Working data:
* * *

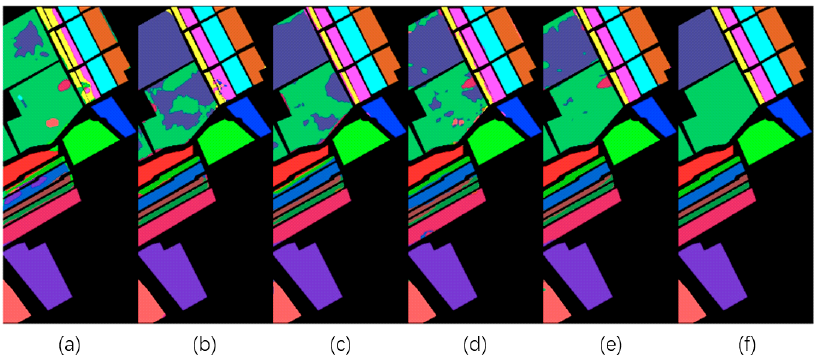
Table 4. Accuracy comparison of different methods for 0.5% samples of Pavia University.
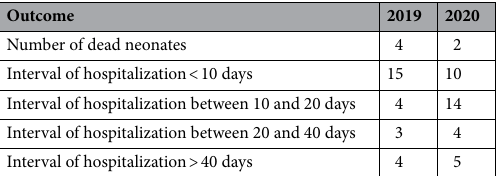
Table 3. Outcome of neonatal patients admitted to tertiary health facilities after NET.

* * *

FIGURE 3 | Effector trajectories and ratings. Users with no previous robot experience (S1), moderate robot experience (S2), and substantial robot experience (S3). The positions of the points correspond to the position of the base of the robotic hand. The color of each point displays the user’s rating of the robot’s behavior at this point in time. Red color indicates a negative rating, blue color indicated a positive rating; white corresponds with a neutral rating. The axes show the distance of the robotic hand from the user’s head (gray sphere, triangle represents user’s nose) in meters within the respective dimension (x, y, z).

* * *

Work required:
Take each line of the material that contains the word "Table" and list it.

Answer:
Table 4. Accuracy comparison of different methods for 0.5% samples of Pavia University.
Table 3. Outcome of neonatal patients admitted to tertiary health facilities after NET.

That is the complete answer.